Semakin dekat hari H, semakin rajin anak-anak bersiap. Bahkan seolah mereka siap melakukan apa saja untuk dapat kumpul tujuh belasan. Seperti biasanya secercah harapan selalu datang dititik kepenatan. Seperti biasanya pula, anak-anak datang untuk belajar malam ba’da mengaji atau solat isya’. Namun, malam itu agaknya berbeda, dengan suara motor sepertinya tidak asing terdengar, berhenti tepat didepan rumah.

Pengendara motor pun memberikan salam dan masuk ke dalam kamar belajar ‘inspirasi’, seperti biasanya. Tidak ada yang istimewa. Seperti biasanya pula saya menanyakan pada mereka hendak belajar apakah malam ini dengan menebar senyuman yang berusaha tetap khas. Sejenak saya berjalan kedepan dan belakang. Bukan tanpa alasan, suasana dingin membuat saya harus sering minum air putih. Baiklah, sekilas saya melihat mereka tengah asyik saling menularkan ilmu dari senior ke junior di kamar belajar. Tetiba aha moment menghampiri. Baiklah, tidak mudah, tidak juga susah, Upik namanya, siswa kelas II MTs (SMP) di desa tetangga (Ondo-Ondolu SPB) yang ternyata diminta sekolahnya untuk mengikuti upacara bendera bergabung bersama di sekolah kami, SD Inpres Ondo-Ondolu SPC. Dengan sedikit speak-speak, bergabunglah dia menjadi penggerak utama kemeriahan tujuh belasan dan siap mengajak para penggerak muda lainnya.

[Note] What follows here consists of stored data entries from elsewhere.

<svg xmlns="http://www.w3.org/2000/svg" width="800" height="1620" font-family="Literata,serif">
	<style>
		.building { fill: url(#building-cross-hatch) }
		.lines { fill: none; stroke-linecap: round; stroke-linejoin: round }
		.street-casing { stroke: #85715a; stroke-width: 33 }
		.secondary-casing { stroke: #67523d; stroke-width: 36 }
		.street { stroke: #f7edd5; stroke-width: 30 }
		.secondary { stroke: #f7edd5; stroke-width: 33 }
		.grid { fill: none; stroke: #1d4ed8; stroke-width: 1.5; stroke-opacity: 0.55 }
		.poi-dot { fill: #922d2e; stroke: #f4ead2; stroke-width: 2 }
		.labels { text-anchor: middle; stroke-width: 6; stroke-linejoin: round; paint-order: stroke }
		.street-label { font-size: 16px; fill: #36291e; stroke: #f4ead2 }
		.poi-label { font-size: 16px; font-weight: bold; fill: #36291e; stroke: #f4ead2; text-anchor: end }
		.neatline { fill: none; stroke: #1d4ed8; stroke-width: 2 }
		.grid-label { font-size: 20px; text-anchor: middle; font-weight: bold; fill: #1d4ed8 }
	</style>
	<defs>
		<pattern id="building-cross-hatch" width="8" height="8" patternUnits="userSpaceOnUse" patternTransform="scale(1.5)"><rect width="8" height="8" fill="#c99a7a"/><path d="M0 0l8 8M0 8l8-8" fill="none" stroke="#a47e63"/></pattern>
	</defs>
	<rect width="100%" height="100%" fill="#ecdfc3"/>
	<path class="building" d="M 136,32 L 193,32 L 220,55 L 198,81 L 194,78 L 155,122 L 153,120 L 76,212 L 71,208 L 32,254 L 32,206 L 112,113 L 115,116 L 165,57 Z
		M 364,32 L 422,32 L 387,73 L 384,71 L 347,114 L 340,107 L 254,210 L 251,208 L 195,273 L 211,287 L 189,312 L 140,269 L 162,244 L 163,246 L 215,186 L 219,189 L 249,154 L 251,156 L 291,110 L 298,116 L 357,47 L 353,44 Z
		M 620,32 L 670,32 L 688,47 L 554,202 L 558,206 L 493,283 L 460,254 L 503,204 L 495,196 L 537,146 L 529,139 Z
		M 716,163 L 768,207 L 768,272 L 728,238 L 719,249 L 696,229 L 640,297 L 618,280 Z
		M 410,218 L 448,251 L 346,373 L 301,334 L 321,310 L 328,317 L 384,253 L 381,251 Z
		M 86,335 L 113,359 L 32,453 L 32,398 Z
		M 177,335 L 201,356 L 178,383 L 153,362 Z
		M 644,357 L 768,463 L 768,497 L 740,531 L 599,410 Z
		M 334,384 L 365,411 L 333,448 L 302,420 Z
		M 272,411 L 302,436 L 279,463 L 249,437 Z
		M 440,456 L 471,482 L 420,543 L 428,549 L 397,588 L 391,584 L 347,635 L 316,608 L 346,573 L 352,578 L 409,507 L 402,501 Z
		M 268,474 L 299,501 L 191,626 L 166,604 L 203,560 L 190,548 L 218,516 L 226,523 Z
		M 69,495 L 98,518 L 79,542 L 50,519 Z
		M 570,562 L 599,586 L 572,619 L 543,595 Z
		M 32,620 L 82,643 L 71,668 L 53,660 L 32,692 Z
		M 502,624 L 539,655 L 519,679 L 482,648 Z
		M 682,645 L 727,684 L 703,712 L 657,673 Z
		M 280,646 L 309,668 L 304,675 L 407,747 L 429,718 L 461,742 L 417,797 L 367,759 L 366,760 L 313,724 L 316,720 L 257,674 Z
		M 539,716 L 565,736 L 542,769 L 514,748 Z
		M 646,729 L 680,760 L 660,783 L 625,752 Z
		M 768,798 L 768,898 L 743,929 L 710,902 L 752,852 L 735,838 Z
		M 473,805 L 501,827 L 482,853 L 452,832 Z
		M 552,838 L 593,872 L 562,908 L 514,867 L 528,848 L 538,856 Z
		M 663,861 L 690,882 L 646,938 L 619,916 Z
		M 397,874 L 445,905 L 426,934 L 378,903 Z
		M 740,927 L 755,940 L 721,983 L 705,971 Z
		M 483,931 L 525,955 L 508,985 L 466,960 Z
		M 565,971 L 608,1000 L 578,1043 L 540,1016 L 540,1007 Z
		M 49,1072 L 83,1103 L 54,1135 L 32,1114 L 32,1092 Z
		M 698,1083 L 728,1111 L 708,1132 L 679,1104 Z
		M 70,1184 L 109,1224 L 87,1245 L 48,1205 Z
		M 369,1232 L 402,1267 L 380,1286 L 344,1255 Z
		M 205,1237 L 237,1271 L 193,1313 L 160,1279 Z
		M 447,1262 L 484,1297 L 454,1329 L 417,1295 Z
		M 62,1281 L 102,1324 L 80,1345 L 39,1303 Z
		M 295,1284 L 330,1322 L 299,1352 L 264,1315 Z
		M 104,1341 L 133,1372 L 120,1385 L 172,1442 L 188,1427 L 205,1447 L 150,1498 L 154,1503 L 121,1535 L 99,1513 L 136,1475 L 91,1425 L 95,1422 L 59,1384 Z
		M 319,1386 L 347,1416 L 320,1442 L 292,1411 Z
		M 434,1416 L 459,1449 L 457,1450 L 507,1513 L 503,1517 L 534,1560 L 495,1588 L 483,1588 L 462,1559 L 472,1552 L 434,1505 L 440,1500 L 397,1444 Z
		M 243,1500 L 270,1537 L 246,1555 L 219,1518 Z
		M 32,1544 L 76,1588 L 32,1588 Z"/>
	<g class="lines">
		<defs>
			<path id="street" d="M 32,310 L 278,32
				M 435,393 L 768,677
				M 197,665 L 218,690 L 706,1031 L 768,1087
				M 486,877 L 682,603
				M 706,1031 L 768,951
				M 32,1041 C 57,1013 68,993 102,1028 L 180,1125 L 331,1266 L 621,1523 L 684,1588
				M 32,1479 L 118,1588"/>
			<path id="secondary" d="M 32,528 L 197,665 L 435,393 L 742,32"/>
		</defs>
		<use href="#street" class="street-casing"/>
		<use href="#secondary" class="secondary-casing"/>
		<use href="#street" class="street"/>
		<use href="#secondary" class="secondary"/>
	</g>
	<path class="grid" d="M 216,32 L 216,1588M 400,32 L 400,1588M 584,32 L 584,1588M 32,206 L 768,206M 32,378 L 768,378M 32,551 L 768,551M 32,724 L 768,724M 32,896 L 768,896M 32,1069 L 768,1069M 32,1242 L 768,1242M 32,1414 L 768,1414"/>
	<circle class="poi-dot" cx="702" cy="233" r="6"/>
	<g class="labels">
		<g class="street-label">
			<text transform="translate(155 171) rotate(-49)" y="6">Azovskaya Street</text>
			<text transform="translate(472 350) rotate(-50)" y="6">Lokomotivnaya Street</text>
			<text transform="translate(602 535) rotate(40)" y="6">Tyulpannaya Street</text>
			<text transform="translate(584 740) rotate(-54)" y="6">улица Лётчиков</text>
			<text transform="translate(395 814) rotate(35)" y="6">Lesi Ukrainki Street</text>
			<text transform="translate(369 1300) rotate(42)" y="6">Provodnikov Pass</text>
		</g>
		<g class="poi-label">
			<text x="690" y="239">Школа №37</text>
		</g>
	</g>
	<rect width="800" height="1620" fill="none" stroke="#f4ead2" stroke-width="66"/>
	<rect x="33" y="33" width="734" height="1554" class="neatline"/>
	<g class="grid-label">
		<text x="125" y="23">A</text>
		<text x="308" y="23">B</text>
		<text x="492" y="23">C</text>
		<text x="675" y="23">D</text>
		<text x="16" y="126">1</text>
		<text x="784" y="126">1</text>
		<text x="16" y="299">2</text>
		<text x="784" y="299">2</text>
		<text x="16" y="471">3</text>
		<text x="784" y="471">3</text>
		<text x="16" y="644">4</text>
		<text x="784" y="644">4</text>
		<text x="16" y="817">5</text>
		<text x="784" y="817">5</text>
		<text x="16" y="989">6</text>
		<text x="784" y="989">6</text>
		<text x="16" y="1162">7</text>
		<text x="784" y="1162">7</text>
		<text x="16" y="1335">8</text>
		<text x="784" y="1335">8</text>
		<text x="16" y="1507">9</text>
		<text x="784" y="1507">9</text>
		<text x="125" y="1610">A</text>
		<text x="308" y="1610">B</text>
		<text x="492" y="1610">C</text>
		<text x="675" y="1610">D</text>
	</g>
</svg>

Keesokkan harinya, langit seolah berubah menjadi cerah. Bukan seolah, langit sangat cerah, berbeda dengan hari-hari sebelumnya, barangkali menyambut hari bahagia. Anak-anak kelas enam dan kelas lima telah siap untuk berlatih upacara. Dengan semangat empat lima, terik matahari tak mematahkan semangat mereka menuju kumpul tujuh belasan. Pembagian petugas upacara pun dimulai, semua anak bersiap untuk belajar formasi baru, mulai dari pemimpin upacara, pembaca UUD 1945, pembawa pancasila, penjemput inspektur upacara, pembirama dan lainnya. ‘Hari Merdeka’ pun menjadi lagu nasional yang siap untuk kembali dihafalkan. Ya, kali ini menjadi kali pertama upacara setelah kenaikan kelas dan setelah hujan deras yang telah lama membasahi lapangan sekolah.

Formasi penggerek bendera yang baru pun mendorong bapak kepala sekolah untuk turut serta melatih anak-anak. Dengan sabar bapak kelapa sekolah mengajari anak-anak mulai dari melipat bendera, hingga detail langkah para penggerek bendera. Tidak hanya dukungan moril, dukungan materil pun bapak berikan. Terima kasih pak. Lebih lanjut tentang Semangat Bapak Kepala Sekolah disini.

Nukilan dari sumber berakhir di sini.